Convection

Heat can be transferred from one place to another by convection in liquids and gases (fluids).

Fluids

Liquids and gases are fluids because they can be made to flow. The particles in these fluids can move from place to place. Convection occurs when particles with a lot of heat energy in a liquid or gas move and take the place of particles with less heat energy.

Diagram showing air currents near a radiator. A convection current is shown by red  and blue arrows.Air current close to a radiator

Heat energy is transferred from hot places to cooler places by convection.

Liquids and gases expand when they are heated.

A beaker filled with water above a flame, with purple dye rising to the top of the beaker
A beaker is heated and the coloured fluid inside shows convection currents

This is because the particles in liquids and gases move faster when they are heated than they do when they are cold.

As a result, the particles take up more volume. This is because the gaps between particles increase, while the particles themselves stay the same size.

The liquid or gas in hot areas is less dense than the liquid or gas in cold areas, so it rises into the cold areas. The denser cold liquid or gas falls into the warm areas. In this way, convection currents that transfer heat from place to place are set up.

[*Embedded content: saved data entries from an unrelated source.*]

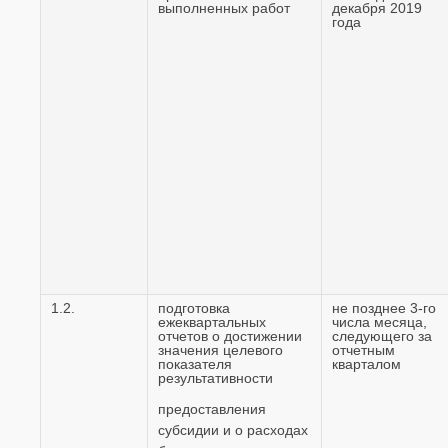
выполненных работ
декабря 2019
года
1.2.
подготовка
не позднее 3-го
ежеквартальных
числа месяца,
отчетов о достижении
следующего за
значения целевого
отчетным
показателя
кварталом
результативности
предоставления
субсидии и о расходах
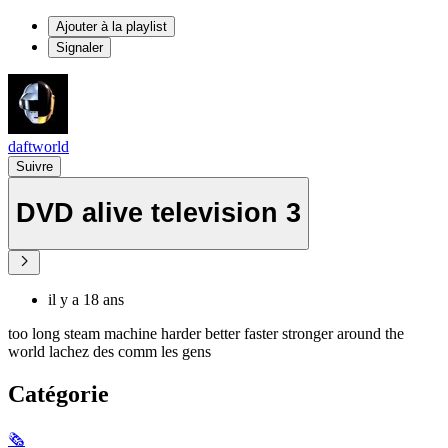
Ajouter à la playlist
Signaler
daftworld
Suivre
DVD alive television 3
il y a 18 ans
too long steam machine harder better faster stronger around the
world lachez des comm les gens
Catégorie
🗞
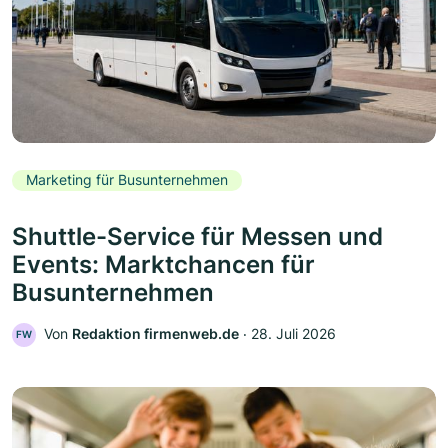
Marketing für Busunternehmen
Shuttle-Service für Messen und
Events: Marktchancen für
Busunternehmen
Von
Redaktion firmenweb.de
‧
28. Juli 2026
FW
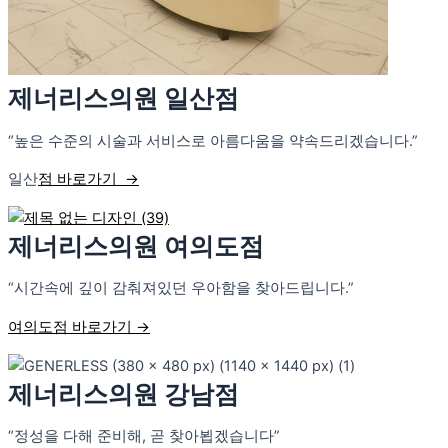
제너리스의원 일산점
“높은 수준의 시술과 서비스로 아름다움을 약속드리겠습니다.”
일산
점 바로가기 →
제너리스의원 여의도점
“시간속에 깊이 감춰져있던 우아함을 찾아드립니다.”
여의도점 바로가기
→
제너리스의원 강남점
“정성을 다해 준비해, 곧 찾아뵙겠습니다”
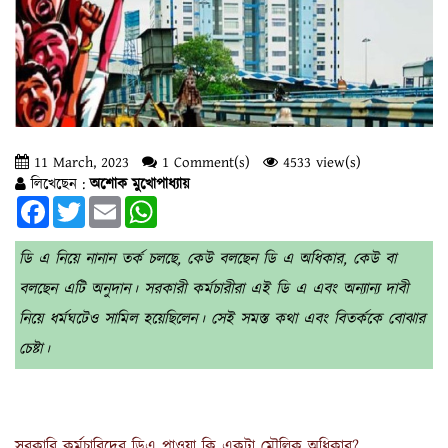
11 March, 2023
1 Comment(s)
4533 view(s)
লিখেছেন :
অশোক মুখোপাধ্যায়
Facebook
Twitter
Email
WhatsApp
ডি এ নিয়ে নানান তর্ক চলছে, কেউ বলছেন ডি এ অধিকার, কেউ বা
বলছেন এটি অনুদান। সরকারী কর্মচারীরা এই ডি এ এবং অন্যান্য দাবী
নিয়ে ধর্মঘটেও সামিল হয়েছিলেন। সেই সমস্ত কথা এবং বিতর্ককে বোঝার
চেষ্টা।
সরকারি কর্মচারিদের ডিএ পাওয়া কি একটা মৌলিক অধিকার?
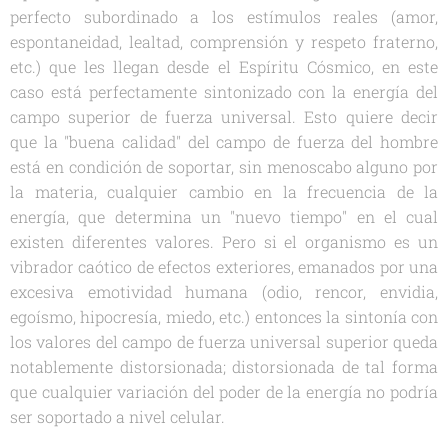
perfecto subordinado a los estímulos reales (amor,
espontaneidad, lealtad, comprensión y respeto fraterno,
etc.) que les llegan desde el Espíritu Cósmico, en este
caso está perfectamente sintonizado con la energía del
campo superior de fuerza universal. Esto quiere decir
que la "buena calidad" del campo de fuerza del hombre
está en condición de soportar, sin menoscabo alguno por
la materia, cualquier cambio en la frecuencia de la
energía, que determina un "nuevo tiempo" en el cual
existen diferentes valores. Pero si el organismo es un
vibrador caótico de efectos exteriores, emanados por una
excesiva emotividad humana (odio, rencor, envidia,
egoísmo, hipocresía, miedo, etc.) entonces la sintonía con
los valores del campo de fuerza universal superior queda
notablemente distorsionada; distorsionada de tal forma
que cualquier variación del poder de la energía no podría
ser soportado a nivel celular.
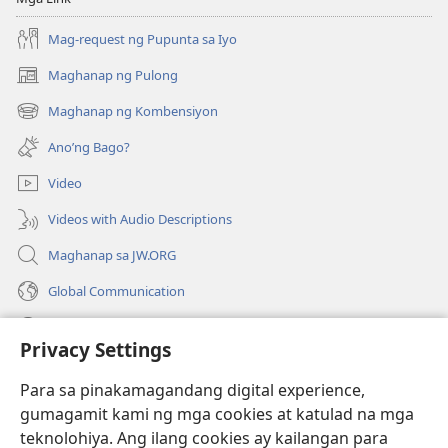
2023
Mag-request ng Pupunta sa Iyo
Maghanap ng Pulong
(may
bubukas
Maghanap ng Kombensiyon
(may
na
bubukas
bagong
Ano’ng Bago?
na
window)
bagong
Video
window)
Videos with Audio Descriptions
Maghanap sa JW.ORG
Global Communication
Help
Privacy Settings
Donasyon
(may
Para sa pinakamagandang digital experience,
bubukas
gumagamit kami ng mga cookies at katulad na mga
na
Watchtower ONLINE LIBRARY™
teknolohiya. Ang ilang cookies ay kailangan para
(may
bagong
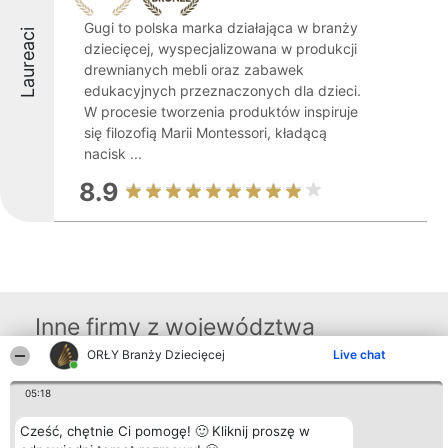
Gugi to polska marka działająca w branży
Laureaci
dziecięcej, wyspecjalizowana w produkcji
drewnianych mebli oraz zabawek
edukacyjnych przeznaczonych dla dzieci.
W procesie tworzenia produktów inspiruje
się filozofią Marii Montessori, kładącą
nacisk ...
8.9
Inne firmy z województwa
ORŁY Branży Dziecięcej
Live chat
Organizator plebiscytu
Plebiscyt
Kontakt
05:18
Bright Side Solutions sp. z o.
Laureaci
Kontakt
o. sp. k.
Lista
Cześć, chętnie Ci pomogę! 🙂 Kliknij proszę w
ul. Ruska 22
wszystkich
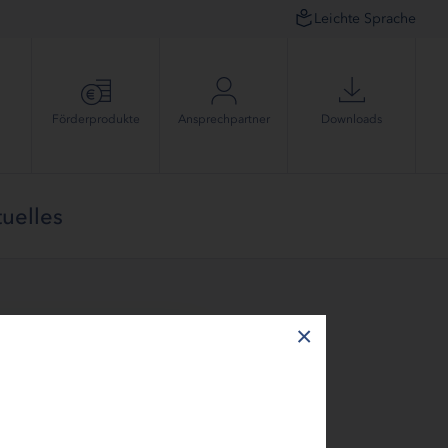
Leichte Sprache
Förder­produkte
Ansprech­partner
Downloads
uelles
×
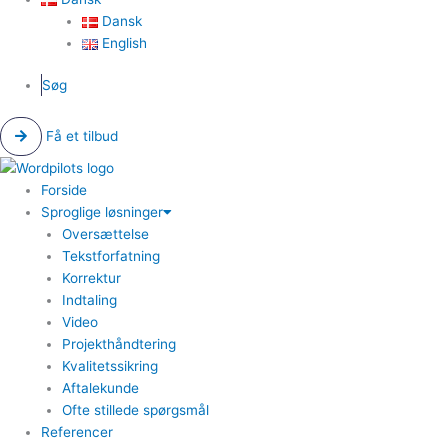
Dansk
English
Søg
Få et tilbud
Forside
Sproglige løsninger
Oversættelse
Tekstforfatning
Korrektur
Indtaling
Video
Projekthåndtering
Kvalitetssikring
Aftalekunde
Ofte stillede spørgsmål
Referencer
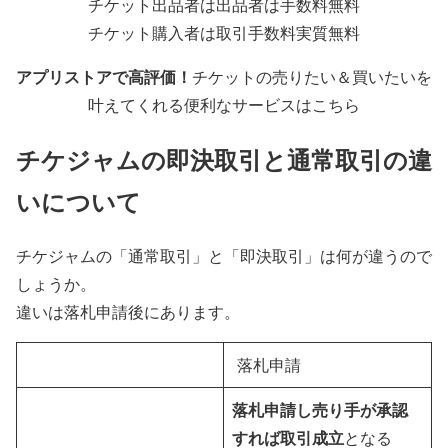
チケット出品者は出品者は手数料無料
チケット購入者は取引手数料実質無料
アプリストアで高評価！
チケットの売りたい＆買いたいを
叶えてくれる便利なサービスはこちら
チケジャムの即決取引と通常取引の違
いについて
チケジャムの「通常取引」と「即決取引」は何が違うので
しょうか。
違いは落札申請後にあります。
落札申請
落札申請し売り手が承認
すれば取引成立
となる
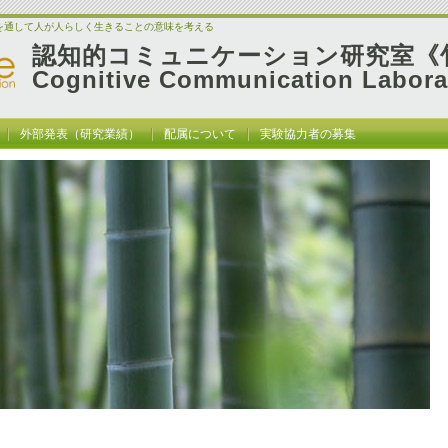
を通して人が人らしく生きることの意味を考える
認知的コミュニケーション研究室《
Cognitive Communication Labora
外部発表（研究業績）
配属について
実験協力者の募集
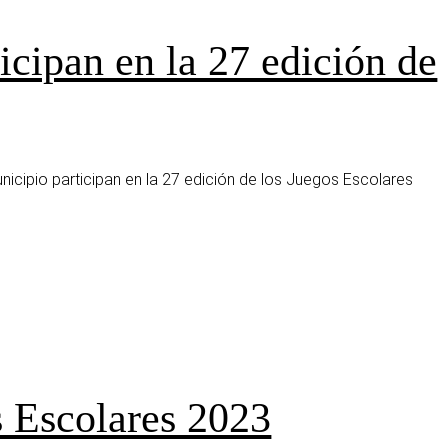
cipan en la 27 edición de
nicipio participan en la 27 edición de los Juegos Escolares
 Escolares 2023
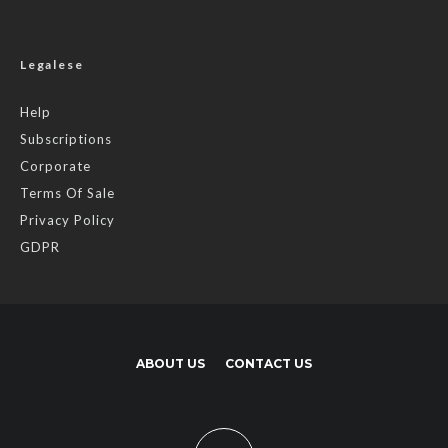
Legalese
Help
Subscriptions
Corporate
Terms Of Sale
Privacy Policy
GDPR
ABOUT US
CONTACT US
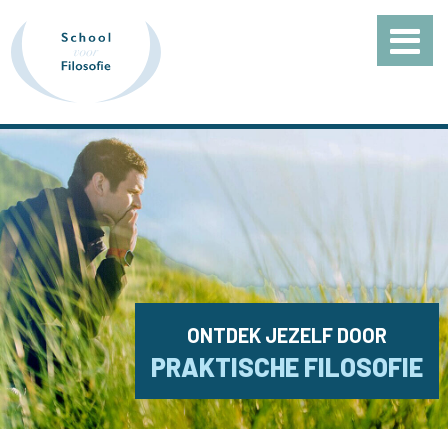
ONTDEK JEZELF DOOR
PRAKTISCHE FILOSOFIE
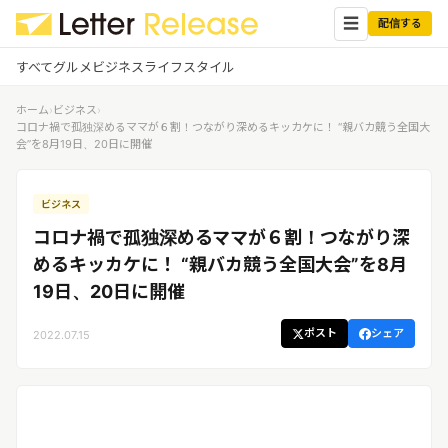
☰
配信する
すべて
グルメ
ビジネス
ライフスタイル
ホーム
›
ビジネス
›
✕
ログイン
✕
コロナ禍で孤独深めるママが６割！つながり深めるキッカケに！ “親バカ競う全国大
会”を8月19日、20日に開催
すべての記事
配信
プレスリリース配信ユーザー
ビジネス
企業ユーザーでログイン
グルメ
する
コロナ禍で孤独深めるママが６割！つながり深
受信
レターリリース受信ユーザー
めるキッカケに！ “親バカ競う全国大会”を8月
ビジネス
メディアユーザーでログインする
19日、20日に開催
レターリリースを受信（メディア登
録）
ライフスタイル
ポスト
シェア
2022.07.15
無料会員登録
ログイン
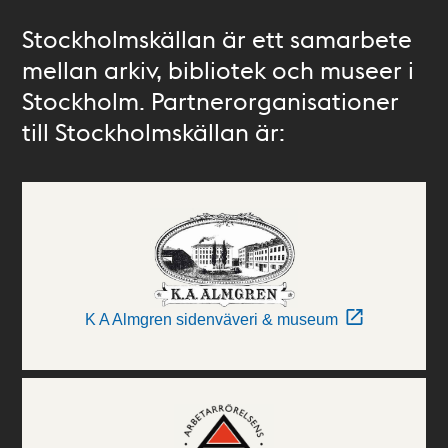
Stockholmskällan är ett samarbete
mellan arkiv, bibliotek och museer i
Stockholm. Partnerorganisationer
till Stockholmskällan är:
K A Almgren sidenväveri & museum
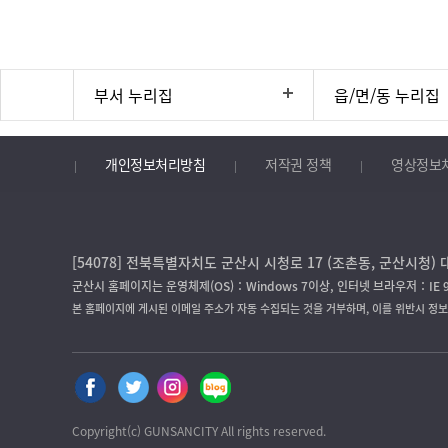
부서 누리집
읍/면/동 누리집
개인정보처리방침
저작권 정책
영상정보
[54078] 전북특별자치도 군산시 시청로 17 (조촌동, 군산시청) 대
군산시 홈페이지는 운영체제(OS)：Windows 7이상, 인터넷 브라우저：IE 
본 홈페이지에 게시된 이메일 주소가 자동 수집되는 것을 거부하며, 이를 위반시 정
Copyright(c) GUNSANCITY All rights reserved.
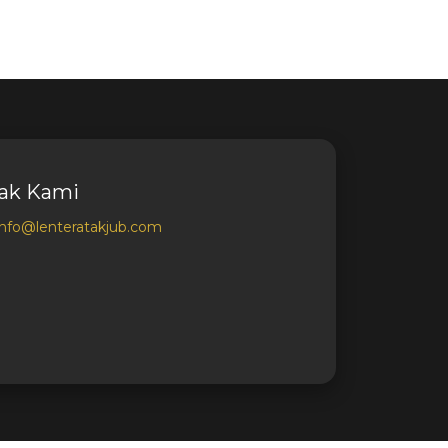
ak Kami
info@lenteratakjub.com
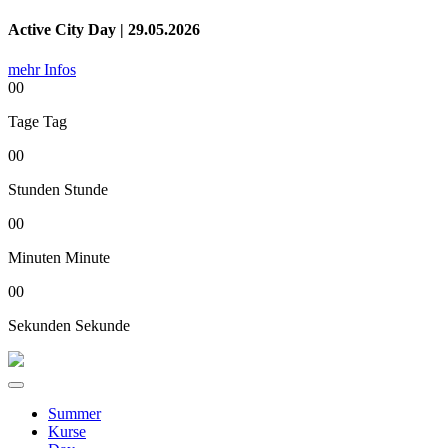
Active City Day | 29.05.2026
mehr Infos
00
Tage
Tag
00
Stunden
Stunde
00
Minuten
Minute
00
Sekunden
Sekunde
Summer
Kurse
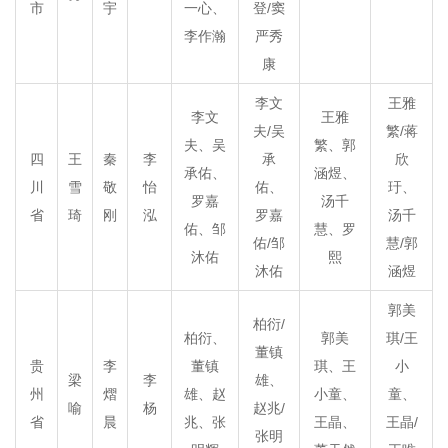
市
宇
一心、
登/窦
李作瀚
严秀
康
李文
王雅
李文
王雅
夫/吴
繁/蒋
夫、吴
繁、郭
四
王
秦
李
承
欣
承佑、
涵煜、
川
雪
敬
怡
佑、
玗、
罗嘉
汤千
省
琦
刚
泓
罗嘉
汤千
佑、邹
慧、罗
佑/邹
慧/郭
沐佑
熙
沐佑
涵煜
郭美
柏衍/
柏衍、
郭美
琪/王
董镇
贵
李
董镇
琪、王
小
梁
李
雄、
州
熠
雄、赵
小童、
童、
喻
杨
赵兆/
省
晨
兆、张
王晶、
王晶/
张明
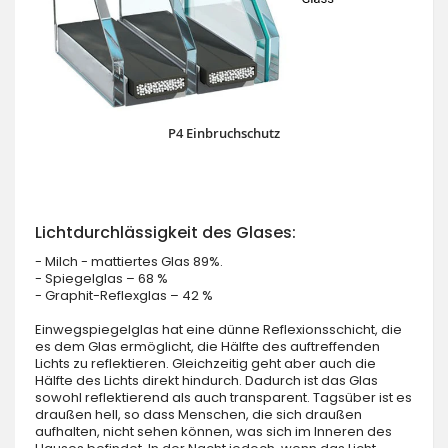
P4 Einbruchschutz
Lichtdurchlässigkeit des Glases:
- Milch - mattiertes Glas 89%.
- Spiegelglas – 68 %
- Graphit-Reflexglas – 42 %
Einwegspiegelglas hat eine dünne Reflexionsschicht, die
es dem Glas ermöglicht, die Hälfte des auftreffenden
Lichts zu reflektieren. Gleichzeitig geht aber auch die
Hälfte des Lichts direkt hindurch. Dadurch ist das Glas
sowohl reflektierend als auch transparent. Tagsüber ist es
draußen hell, so dass Menschen, die sich draußen
aufhalten, nicht sehen können, was sich im Inneren des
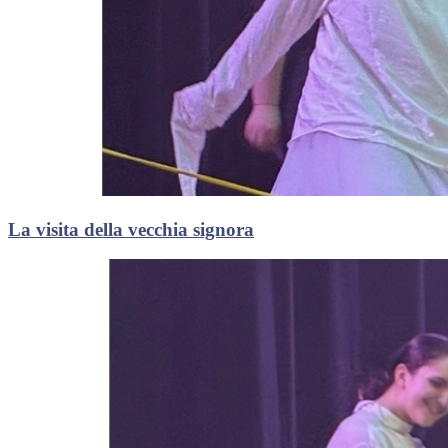
La visita della vecchia signora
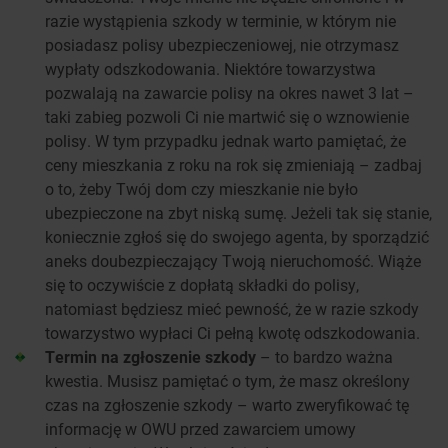
razie wystąpienia szkody w terminie, w którym nie
posiadasz polisy ubezpieczeniowej, nie otrzymasz
wypłaty odszkodowania. Niektóre towarzystwa
pozwalają na zawarcie polisy na okres nawet 3 lat –
taki zabieg pozwoli Ci nie martwić się o wznowienie
polisy. W tym przypadku jednak warto pamiętać, że
ceny mieszkania z roku na rok się zmieniają – zadbaj
o to, żeby Twój dom czy mieszkanie nie było
ubezpieczone na zbyt niską sumę. Jeżeli tak się stanie,
koniecznie zgłoś się do swojego agenta, by sporządzić
aneks doubezpieczający Twoją nieruchomość. Wiąże
się to oczywiście z dopłatą składki do polisy,
natomiast będziesz mieć pewność, że w razie szkody
towarzystwo wypłaci Ci pełną kwotę odszkodowania.
Termin na zgłoszenie szkody
– to bardzo ważna
kwestia. Musisz pamiętać o tym, że masz określony
czas na zgłoszenie szkody – warto zweryfikować tę
informację w OWU przed zawarciem umowy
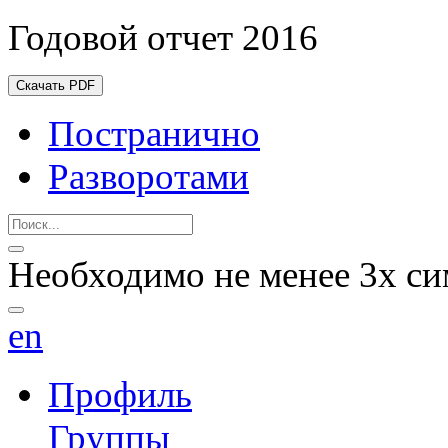
Годовой отчет 2016
Скачать PDF
Постранично
Разворотами
Необходимо не менее 3х си
en
Профиль
Группы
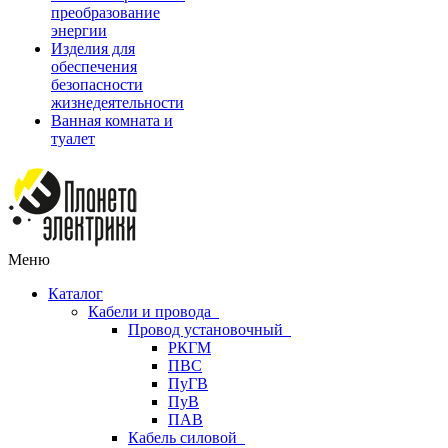
преобразование
энергии
Изделия для
обеспечения
безопасности
жизнедеятельности
Ванная комната и
туалет
Меню
Каталог
Кабели и провода
Провод установочный
РКГМ
ПВС
ПуГВ
ПуВ
ПАВ
Кабель силовой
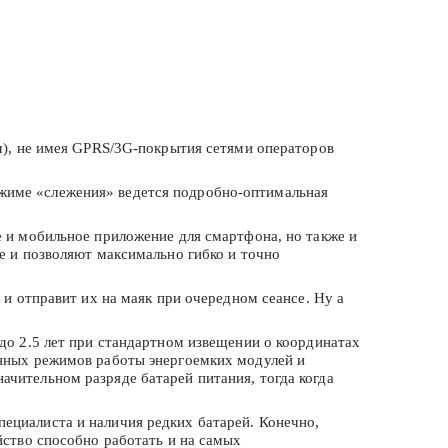
0м), не имея GPRS/3G-покрытия сетями операторов
жиме «слежения» ведется подробно-оптимальная
е и мобильное приложение для смартфона, но также и
е и позволяют максимально гибко и точно
 и отправит их на маяк при очередном сеансе. Ну а
до 2.5 лет при стандартном извещении о координатах
анных режимов работы энергоемких модулей и
чительном разряде батарей питания, тогда когда
ециалиста и наличия редких батарей. Конечно,
йство способно работать и на самых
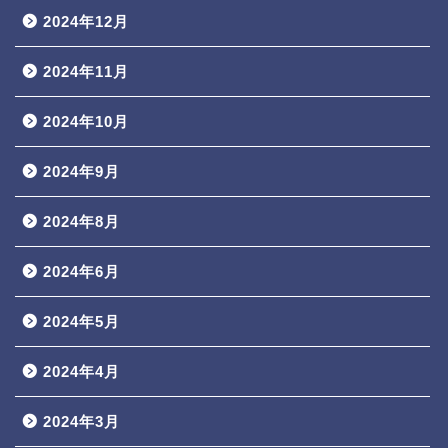
2024年12月
2024年11月
2024年10月
2024年9月
2024年8月
2024年6月
2024年5月
2024年4月
2024年3月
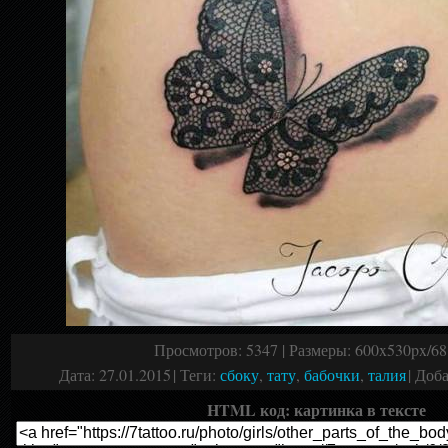
Просмотров
: 5347 |
Размеры
: 600x530px/6
Дата
: 27.01.2015
|
Теги
:
сбоку
,
тату
,
бабочки
,
талия
|
Доба
HTML код: картинка в тексте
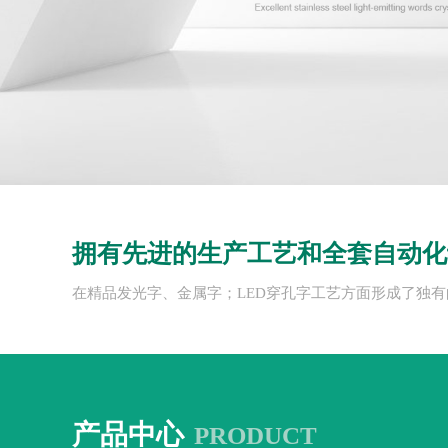
拥有先进的生产工艺和全套自动化
在精品发光字、金属字；LED穿孔字工艺方面形成了独
产品中心
PRODUCT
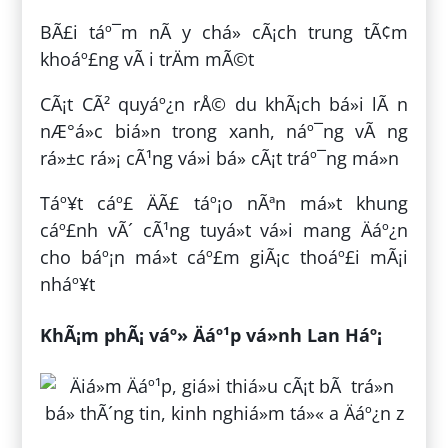
BÃ£i táº¯m nÃ y chá» cÃ¡ch trung tÃ¢m
khoáº£ng vÃ i trÄm mÃ©t
CÃ¡t CÃ² quyáº¿n rÅ© du khÃ¡ch bá»i lÃ n
nÆ°á»c biá»n trong xanh, náº¯ng vÃ ng
rá»±c rá»¡ cÃ¹ng vá»i bá» cÃ¡t tráº¯ng má»n
Táº¥t cáº£ ÄÃ£ táº¡o nÃªn má»t khung
cáº£nh vÃ´ cÃ¹ng tuyá»t vá»i mang Äáº¿n
cho báº¡n má»t cáº£m giÃ¡c thoáº£i mÃ¡i
nháº¥t
KhÃ¡m phÃ¡ váº» Äáº¹p vá»nh Lan Háº¡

Convection currents can be seen in lava lamps. The wax inside the lamp warms up, becomes less dense than the liquid and so rises. When it rises, it cools and becomes denser again, so it sinks. This same effect can be seen by putting a crystal of potassium permanganate in a beaker of water and gently heating it.

Convection explains why hot air balloons rise, and also why it is often hotter in the lofts of houses than downstairs.

Convection is also seen on a much bigger scale in our weather and ocean currents.